Return, from the material below, each line in which "back" occurs.

Information shown
....

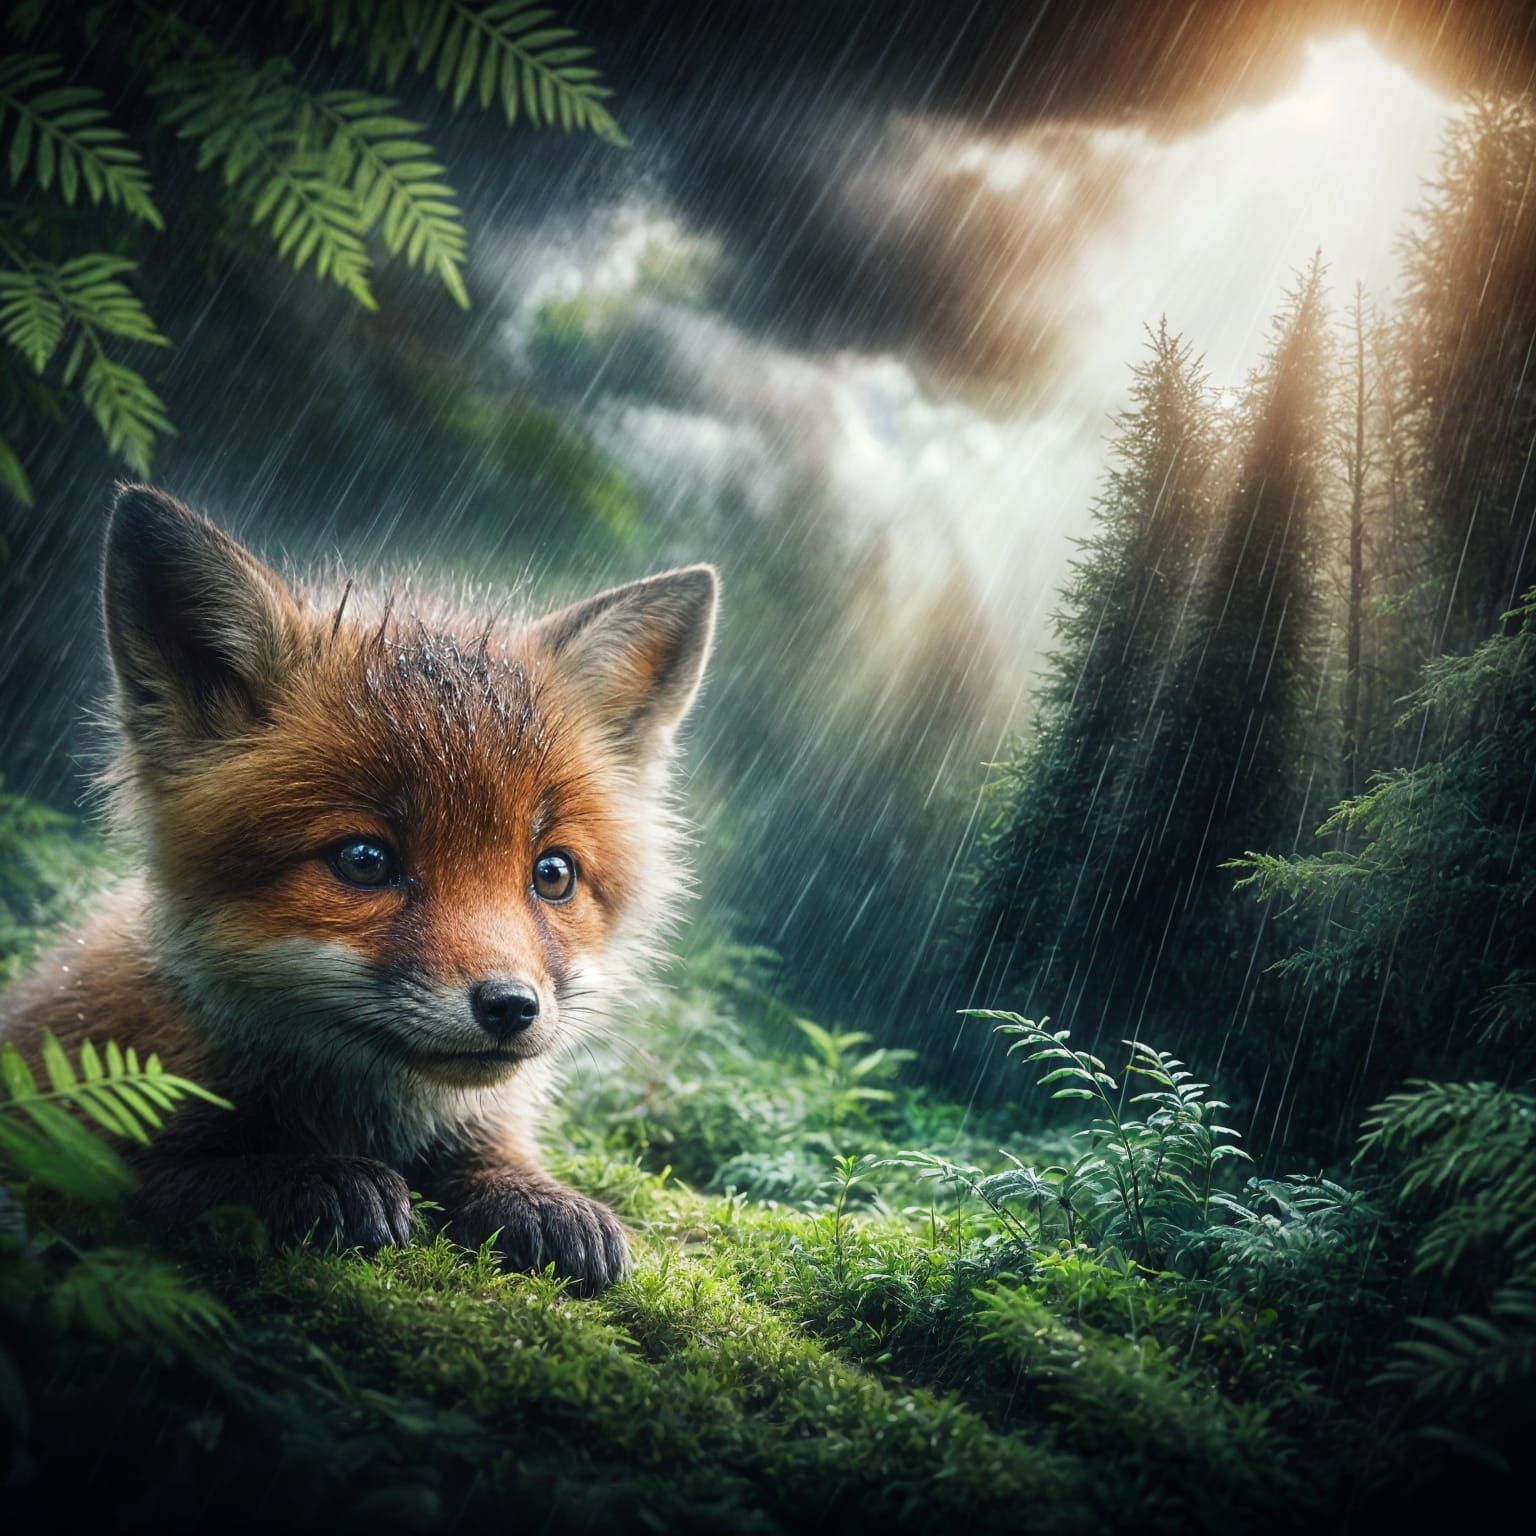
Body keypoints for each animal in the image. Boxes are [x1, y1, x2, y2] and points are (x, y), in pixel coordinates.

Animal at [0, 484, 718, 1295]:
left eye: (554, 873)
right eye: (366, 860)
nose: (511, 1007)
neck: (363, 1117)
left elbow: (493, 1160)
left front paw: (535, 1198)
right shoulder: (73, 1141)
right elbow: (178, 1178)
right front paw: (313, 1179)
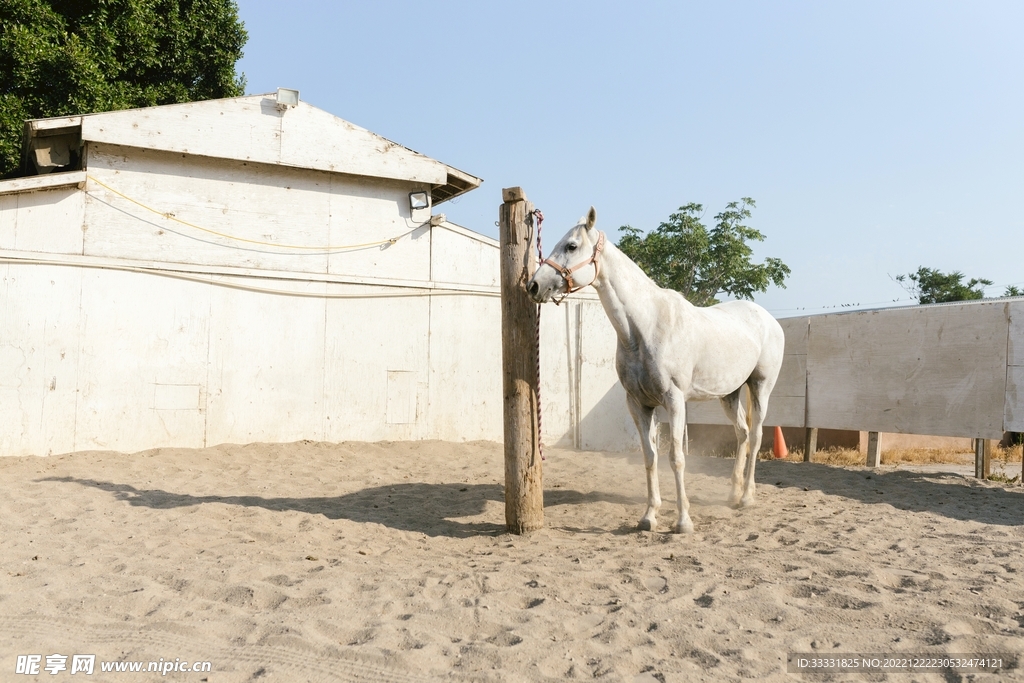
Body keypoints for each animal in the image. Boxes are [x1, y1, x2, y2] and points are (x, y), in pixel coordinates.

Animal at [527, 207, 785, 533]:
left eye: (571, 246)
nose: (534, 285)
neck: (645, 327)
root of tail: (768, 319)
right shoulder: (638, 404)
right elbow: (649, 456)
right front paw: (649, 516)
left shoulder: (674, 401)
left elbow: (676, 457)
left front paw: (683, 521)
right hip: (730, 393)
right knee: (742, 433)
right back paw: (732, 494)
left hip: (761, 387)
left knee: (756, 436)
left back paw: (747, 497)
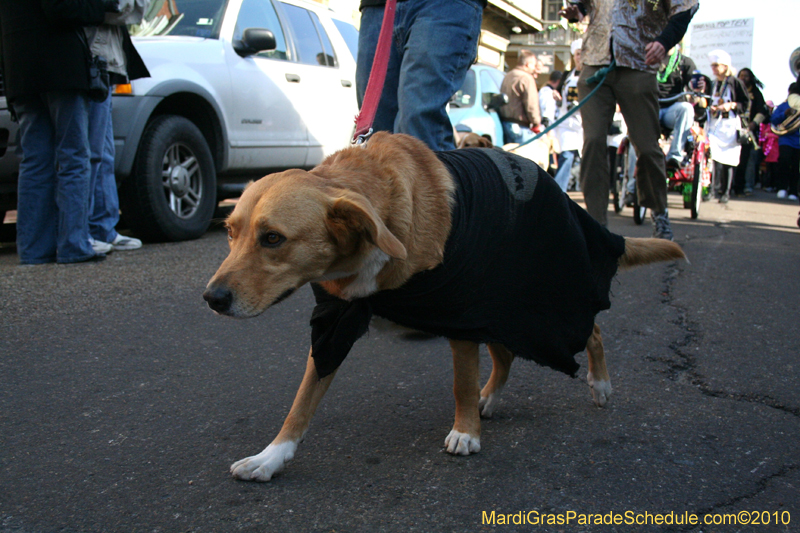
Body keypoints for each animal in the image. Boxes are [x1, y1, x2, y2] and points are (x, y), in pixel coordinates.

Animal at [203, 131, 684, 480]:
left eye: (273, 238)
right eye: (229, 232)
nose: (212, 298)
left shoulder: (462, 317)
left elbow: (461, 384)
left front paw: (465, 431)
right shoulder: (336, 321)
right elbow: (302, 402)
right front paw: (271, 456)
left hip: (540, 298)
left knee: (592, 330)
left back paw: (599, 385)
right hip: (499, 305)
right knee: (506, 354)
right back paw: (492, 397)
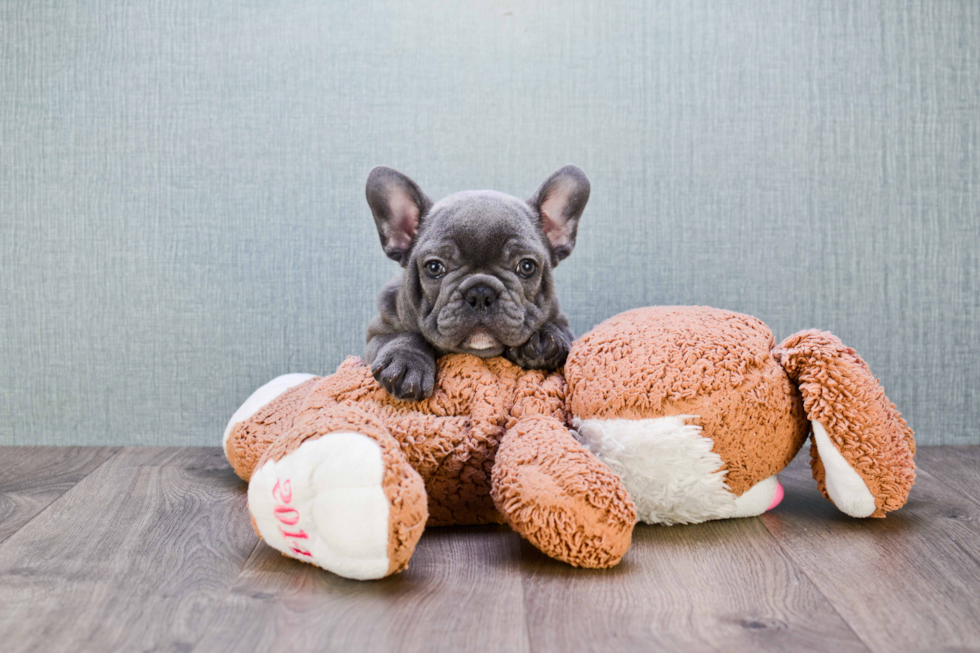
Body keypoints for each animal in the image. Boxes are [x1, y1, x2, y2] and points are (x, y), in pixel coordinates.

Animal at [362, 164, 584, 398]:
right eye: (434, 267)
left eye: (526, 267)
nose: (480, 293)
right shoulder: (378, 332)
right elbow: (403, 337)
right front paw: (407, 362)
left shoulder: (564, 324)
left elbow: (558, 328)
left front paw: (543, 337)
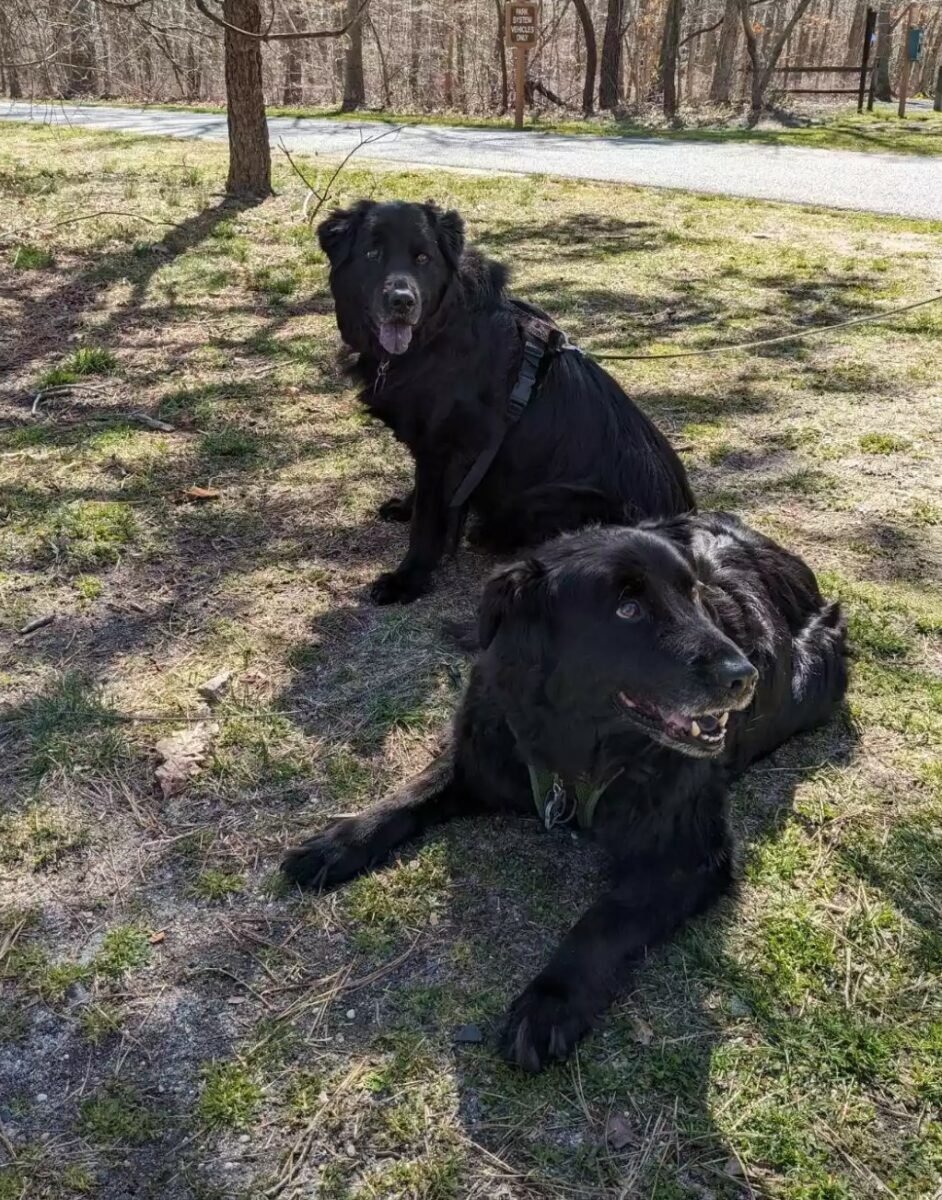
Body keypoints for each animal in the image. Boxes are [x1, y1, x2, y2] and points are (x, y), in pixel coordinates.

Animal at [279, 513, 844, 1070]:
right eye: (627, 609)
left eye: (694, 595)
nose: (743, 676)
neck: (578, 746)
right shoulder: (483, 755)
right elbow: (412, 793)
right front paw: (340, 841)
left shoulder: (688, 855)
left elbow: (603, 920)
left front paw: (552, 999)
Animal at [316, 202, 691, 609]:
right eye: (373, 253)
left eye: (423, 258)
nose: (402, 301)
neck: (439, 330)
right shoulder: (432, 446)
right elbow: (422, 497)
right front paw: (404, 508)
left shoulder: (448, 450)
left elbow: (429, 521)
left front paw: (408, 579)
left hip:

....

Exercise solution
right back paw: (732, 494)
left back paw: (747, 497)
left back paw: (599, 385)
right back paw: (492, 397)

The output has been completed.